# Need Help Installing Games



## josh1992 (Aug 21, 2009)

i have recently bought a new pavilion p6130y pc with vista 64 bit. i have tried installing five or six different games and eveyone seems to have a problem. on most of them i cant even get past the setup it either says catastrophic or a setup problem. just wandering if anyone else was having the same problem.

thanks


----------



## Aus_Karlos (Mar 10, 2007)

Hi josh1992 and welcome to TSF,

Could be please be more specific about the games you are installing and the error messages you are receiving.


----------



## josh1992 (Aug 21, 2009)

hi, iv tried installing cod2, cod world at war, ghost recon, tom clancy chaos theory, medal of honor 1,2, and 3....ijust tried to install cod 2 again and got an error that says "data error" "access violation at address 0050b5b3 in module cod2.exe read of address 00000018".


----------



## PhoenyxRising (Jun 17, 2009)

Hi there Josh1992, welcome to TSF  Did you get any error messages before while installing the game? I did a quick google search and found a match to your problem.
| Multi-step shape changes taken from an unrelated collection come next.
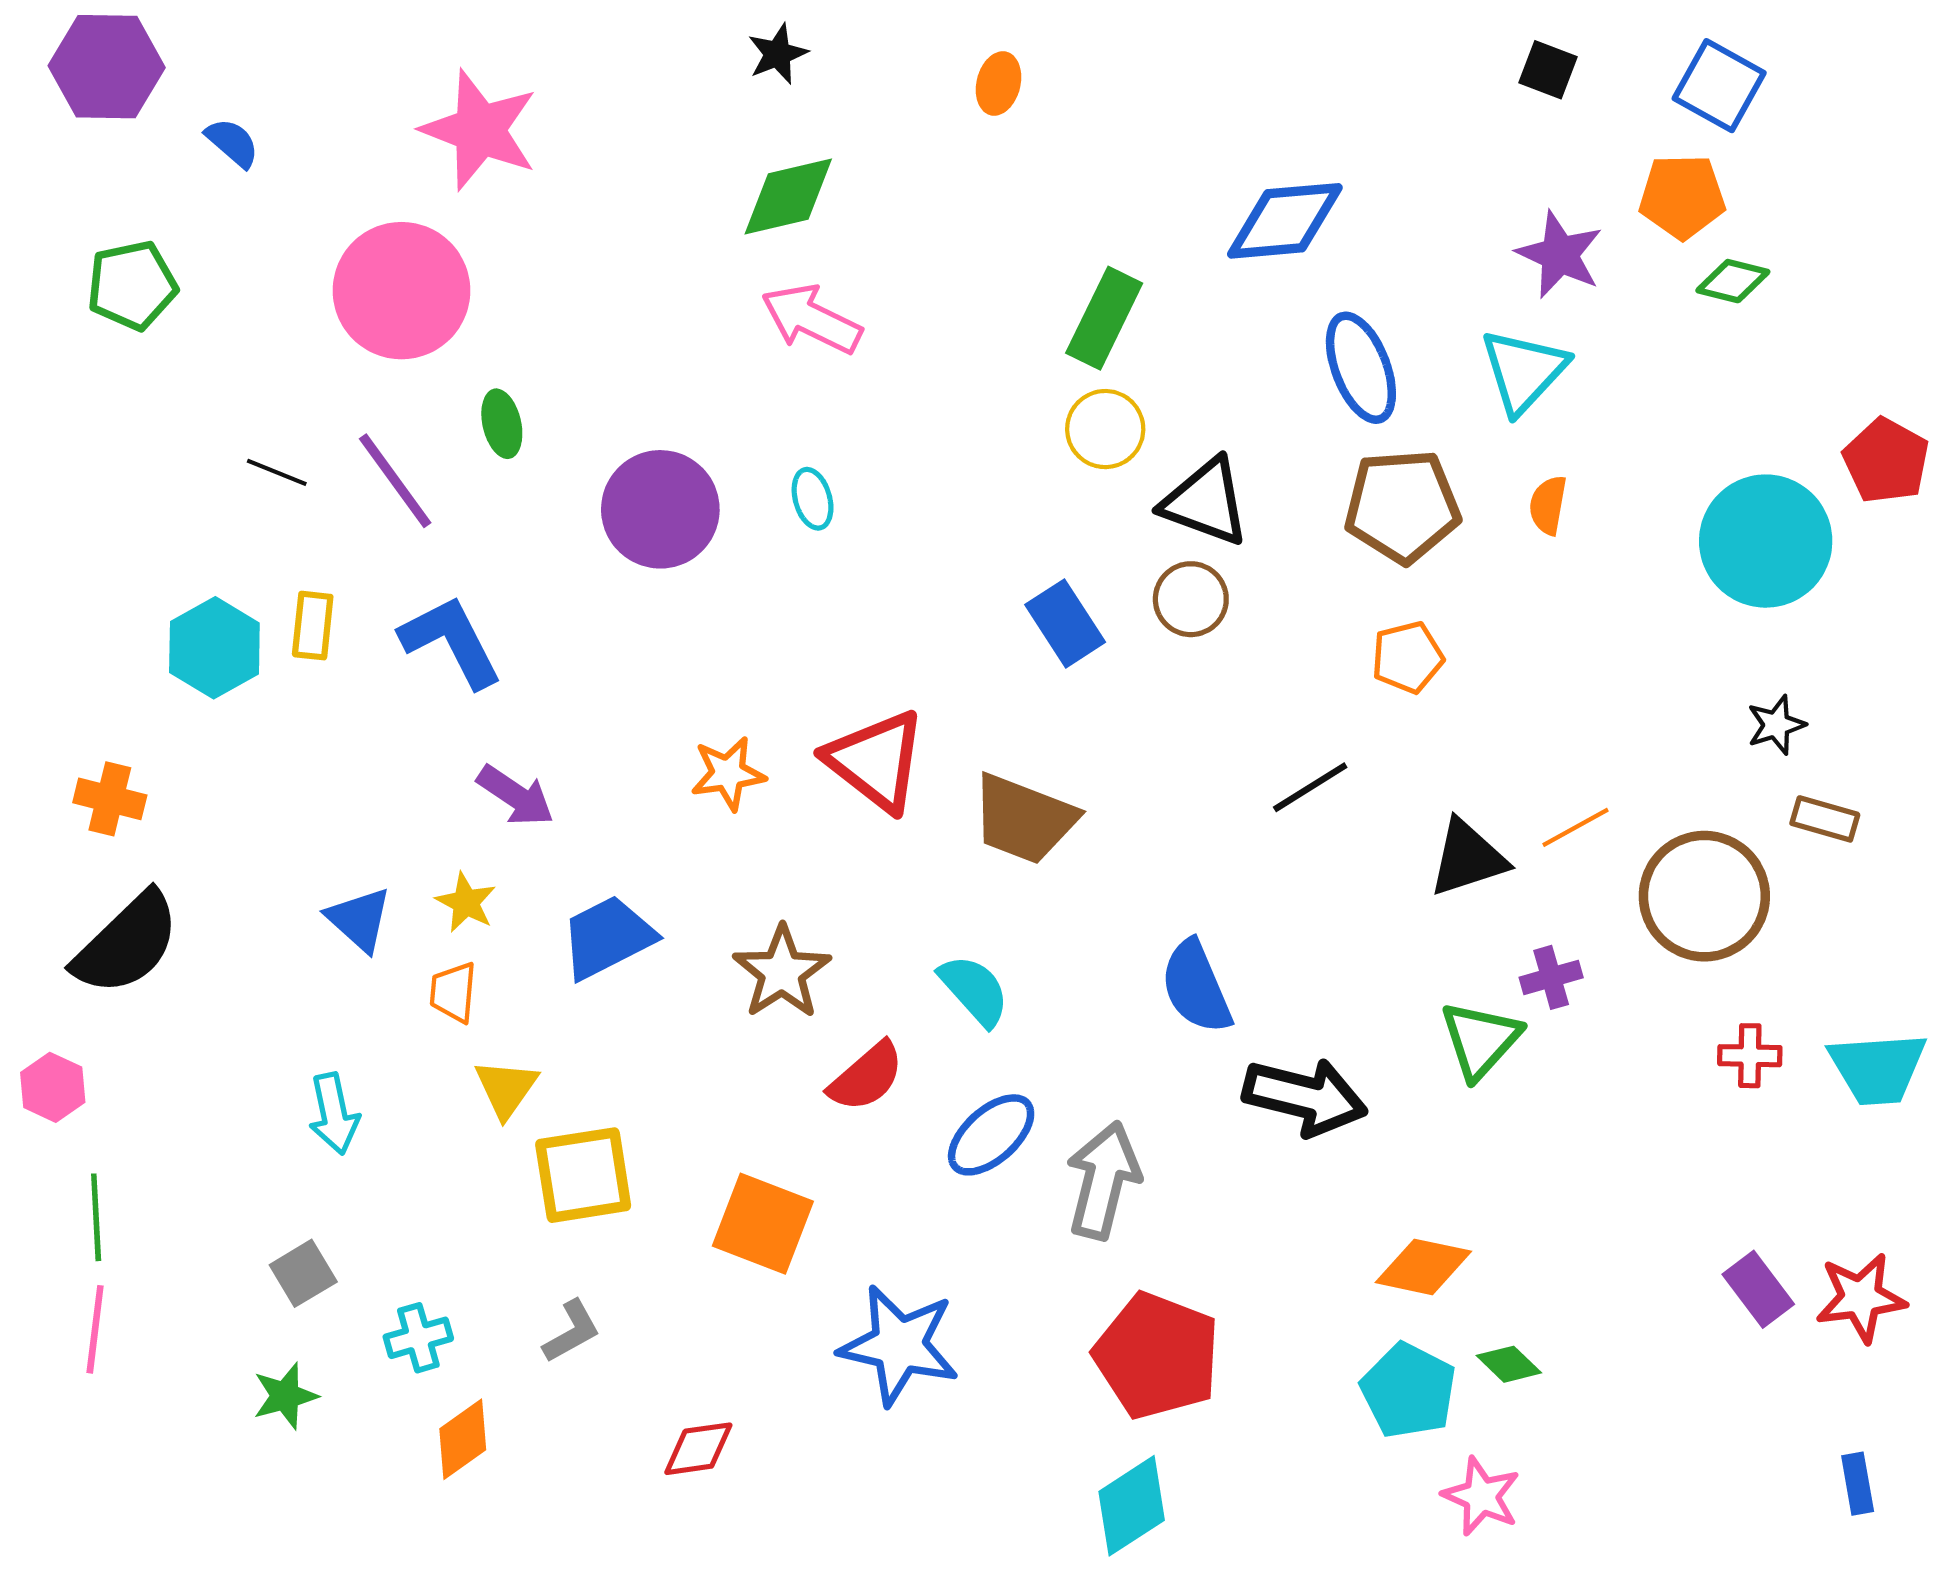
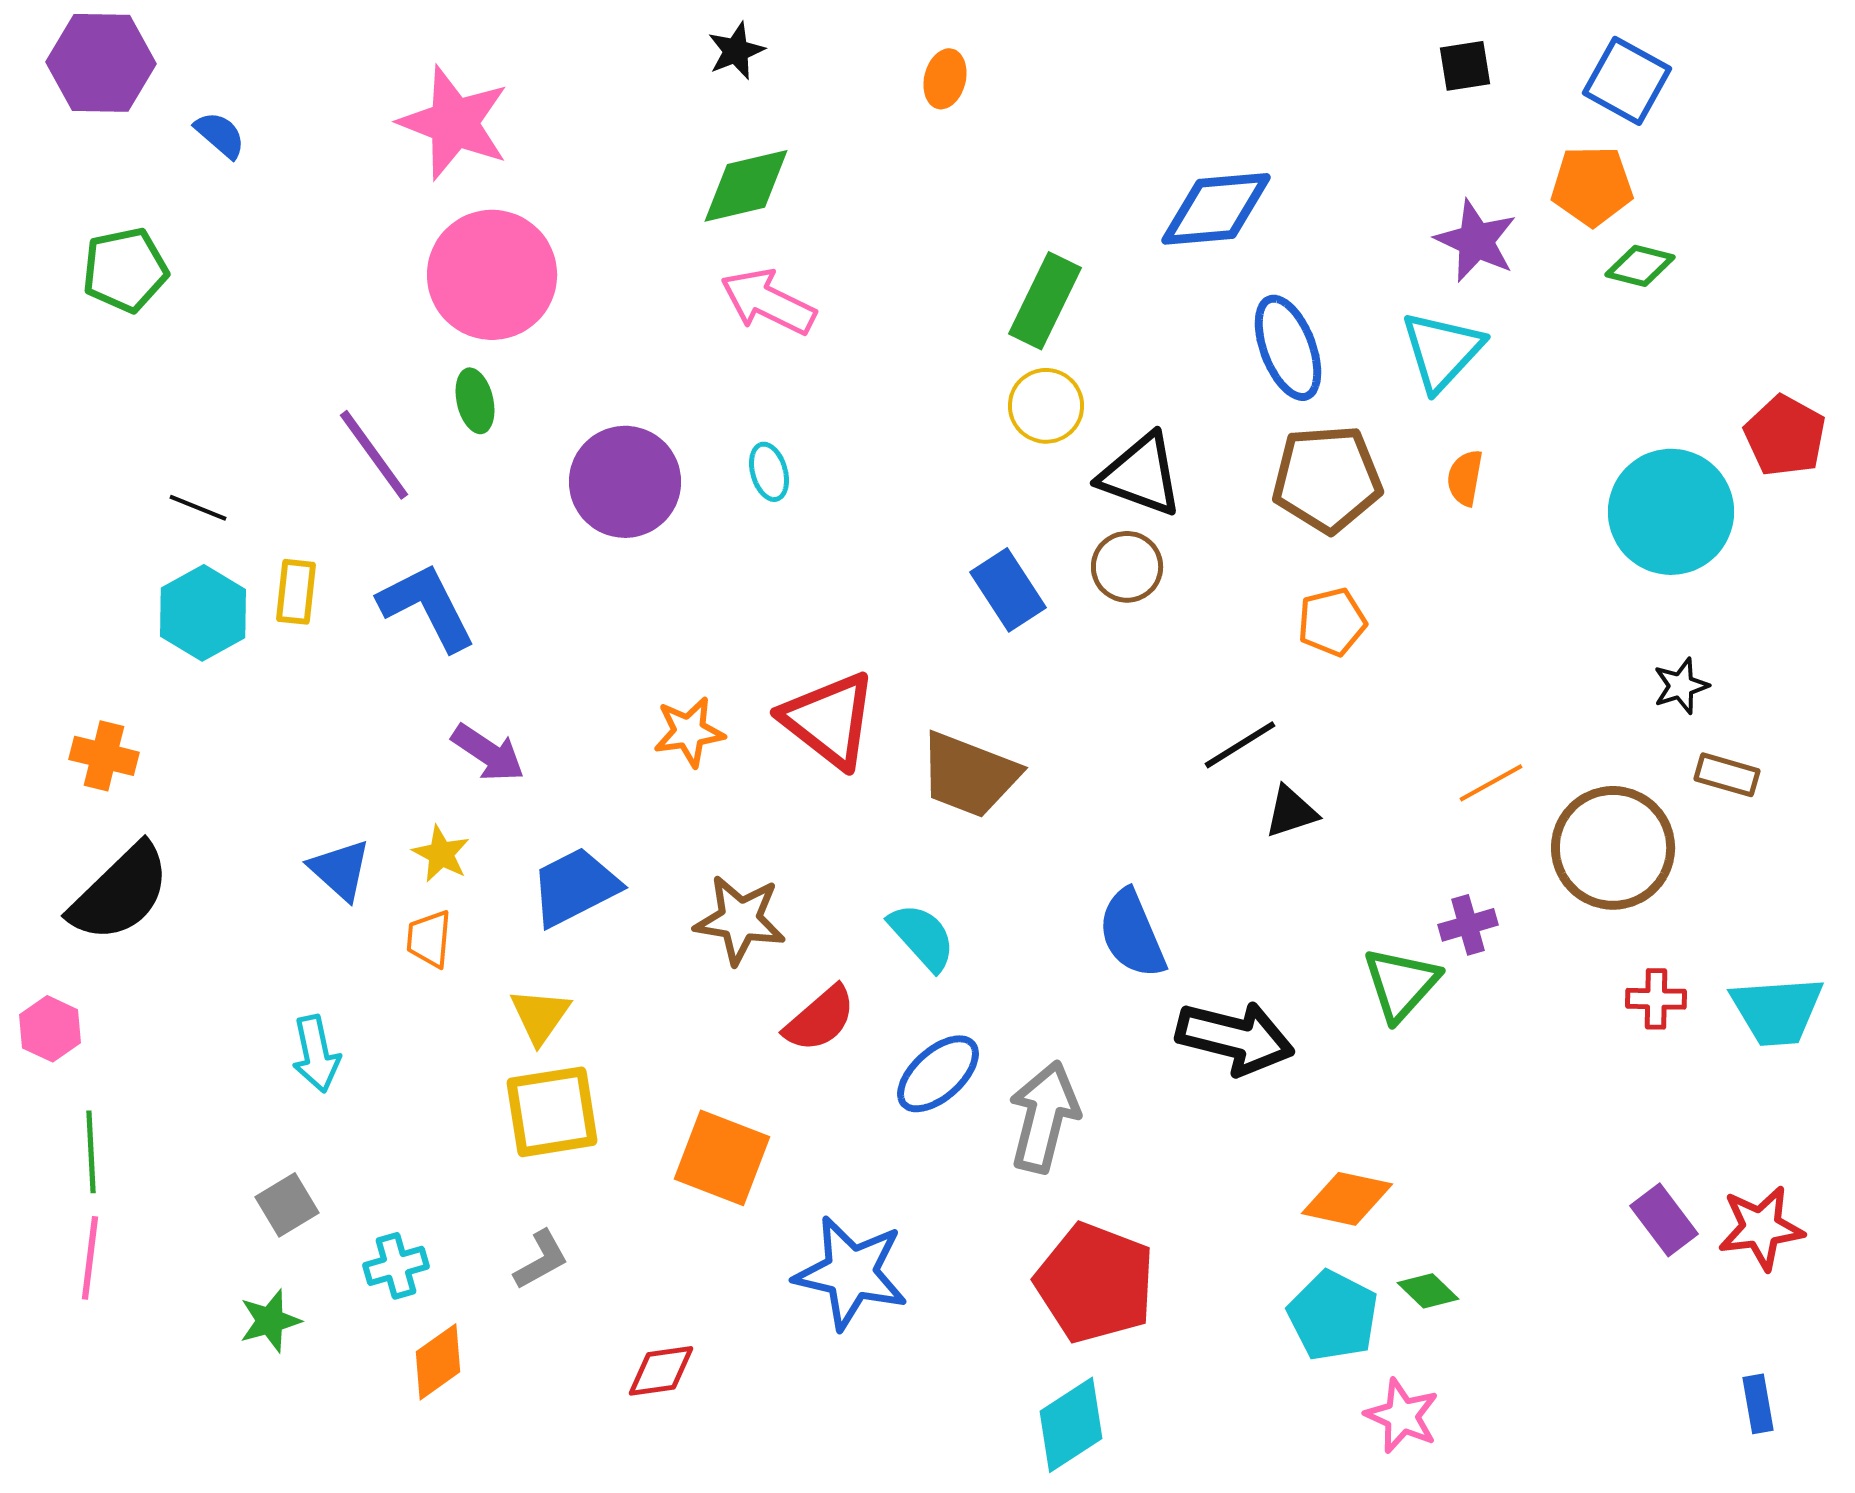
black square: (1548, 70) -> (1465, 66), turned -30
pink circle: (401, 291) -> (492, 275), moved
black line: (277, 472) -> (198, 508), moved
black triangle: (1468, 858) -> (1291, 812), moved, size x0.7
brown star: (782, 972) -> (740, 920), turned -30
yellow triangle: (506, 1088) -> (540, 1016), moved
People had the same problem and they were advised to Update everything saying that you may be running older drivers etc... so thats something you can check.... I had a look at the system specs for your PC as well. Its a good PC altho some of the reviews say otherwise, CNET HP pavilion P6130y

The mainboard is Nvidia, which is generally good, you should have no problems running CoD. but i think you should check if there are Updates on your BIOS, motherboard and CPU, as well as graphics card etc. Hope this helps a little. 

Phoenyx


----------



## josh1992 (Aug 21, 2009)

i tried updating all of my drivers (which was only 2) and i am still having the same problem. how do you update your mother board, bios, and cpu.


----------



## Aus_Karlos (Mar 10, 2007)

Make sure your running Cod2 with administrator privileges. Right-click on the desktop shortcut and click on properties. Click on the compatibility tab and check the box that says run program with admin privileges.


----------



## josh1992 (Aug 21, 2009)

i finally got cod world at war to install should my computer have any problems with it i didnt think that it should but it is very choppy even with everything turned down and off


----------